Since the Nizam had banned Communist parties, the Communist leaders got together under the banner of the Andhra Mahasabha in 1946. The Niz
am tried to suppress it but was met with stiff resistance by peasants, who rose against the Nizam under the guidance of the Communist rebels. Within a year of the insurrection, the three districts of Nalgonda, Warangal and Khammam came under the control of the insurgents. A peasants' guerilla army was raised which comprised 5,000 members. The feudal landlords were driven away and their land seized.
Feudalism is one big factor that contributed to the rise of Naxalism since the beginning. In his jail diary, Naxal ideologue and poet Varavara Rao describes the plight of women working as labourers in the fields of a feudal landlord, Visunuru Deshmukh. Once the women begged him to let them off for a while to enable them to breastfeed their children who lay outside the fields. He is believed to have ordered them to fill a few earthen pots with their milk. Then he snatched away the pots and threw that milk over his fields.
By mid 1948, about one-sixth of the Telangana region had come under the control of Communist guerillas. In 1948, the Indian state sent its army to tackle the Nizam and overthrow him.
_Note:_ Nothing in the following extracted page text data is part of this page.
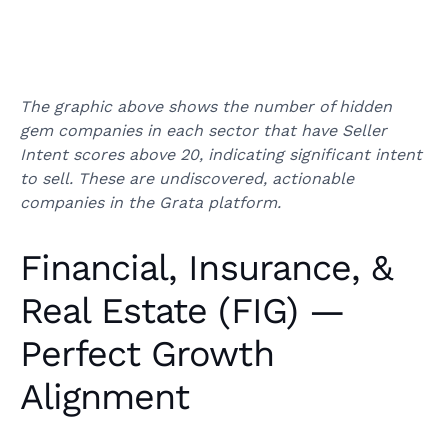
The graphic above shows the number of hidden
gem companies in each sector that have Seller
Intent scores above 20, indicating significant intent
to sell. These are undiscovered, actionable
companies in the Grata platform.
Financial, Insurance, &
Real Estate (FIG) —
Perfect Growth
Alignment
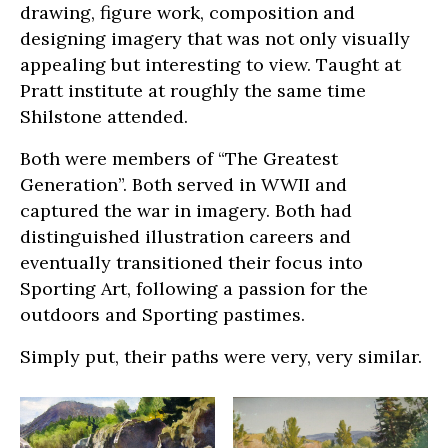
drawing, figure work, composition and
designing imagery that was not only visually
appealing but interesting to view. Taught at
Pratt institute at roughly the same time
Shilstone attended.
Both were members of “The Greatest
Generation”. Both served in WWII and
captured the war in imagery. Both had
distinguished illustration careers and
eventually transitioned their focus into
Sporting Art, following a passion for the
outdoors and Sporting pastimes.
Simply put, their paths were very, very similar.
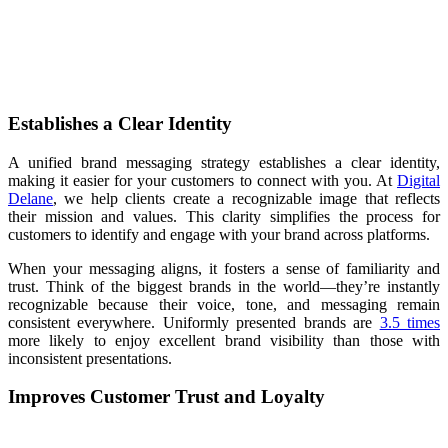
Establishes a Clear Identity
A unified brand messaging strategy establishes a clear identity,
making it easier for your customers to connect with you. At
Digital
Delane
, we help clients create a recognizable image that reflects
their mission and values. This clarity simplifies the process for
customers to identify and engage with your brand across platforms.
When your messaging aligns, it fosters a sense of familiarity and
trust. Think of the biggest brands in the world—they’re instantly
recognizable because their voice, tone, and messaging remain
consistent everywhere. Uniformly presented brands are
3.5 times
more likely to enjoy excellent brand visibility than those with
inconsistent presentations.
Improves Customer Trust and Loyalty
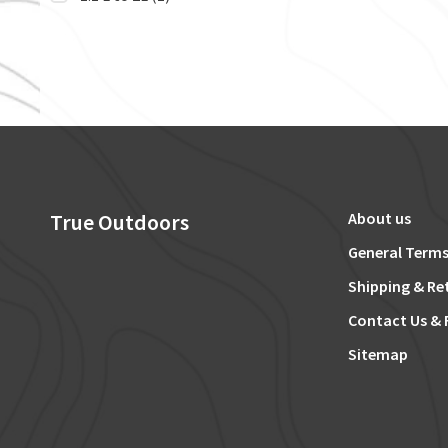
True Outdoors
About us
General Terms
Shipping & Re
Contact Us & 
Sitemap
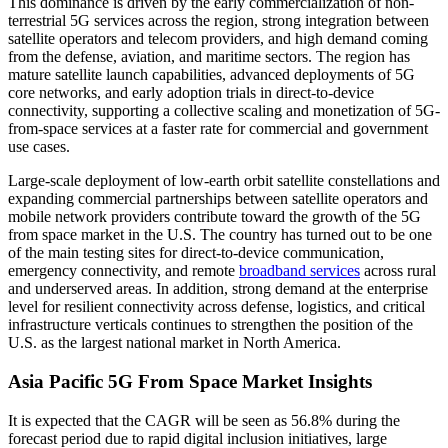
This dominance is driven by the early commercialization of non-
terrestrial 5G services across the region, strong integration between
satellite operators and telecom providers, and high demand coming
from the defense, aviation, and maritime sectors. The region has
mature satellite launch capabilities, advanced deployments of 5G
core networks, and early adoption trials in direct-to-device
connectivity, supporting a collective scaling and monetization of 5G-
from-space services at a faster rate for commercial and government
use cases.
Large-scale deployment of low-earth orbit satellite constellations and
expanding commercial partnerships between satellite operators and
mobile network providers contribute toward the growth of the 5G
from space market in the U.S. The country has turned out to be one
of the main testing sites for direct-to-device communication,
emergency connectivity, and remote
broadband services
across rural
and underserved areas. In addition, strong demand at the enterprise
level for resilient connectivity across defense, logistics, and critical
infrastructure verticals continues to strengthen the position of the
U.S. as the largest national market in North America.
Asia Pacific 5G From Space Market Insights
It is expected that the CAGR will be seen as 56.8% during the
forecast period due to rapid digital inclusion initiatives, large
Hyderabad was made a part of the Indian dominion.
With the the entry of the Indian Army in Telangana in September 1948, the Communist rebels were faced with several questions. Should the armed struggle be continued as a war of liberation against the troops? Who would then be the allies in such a struggle? Till now the middle-level peasants and the small capitalists had been supporting the anti-Nizam struggle; but now would they support the Indian government hoping for a better future in the Indian Union? This created a division among the Communists. While one section favoured the withdrawal of the armed struggle, the other wanted it to continue against the Indian Army. In 1951, the Communist rebels withdrew the struggle, leaving the poor sections of the rural population in the lurch. This division led to the military weakness of the rebels.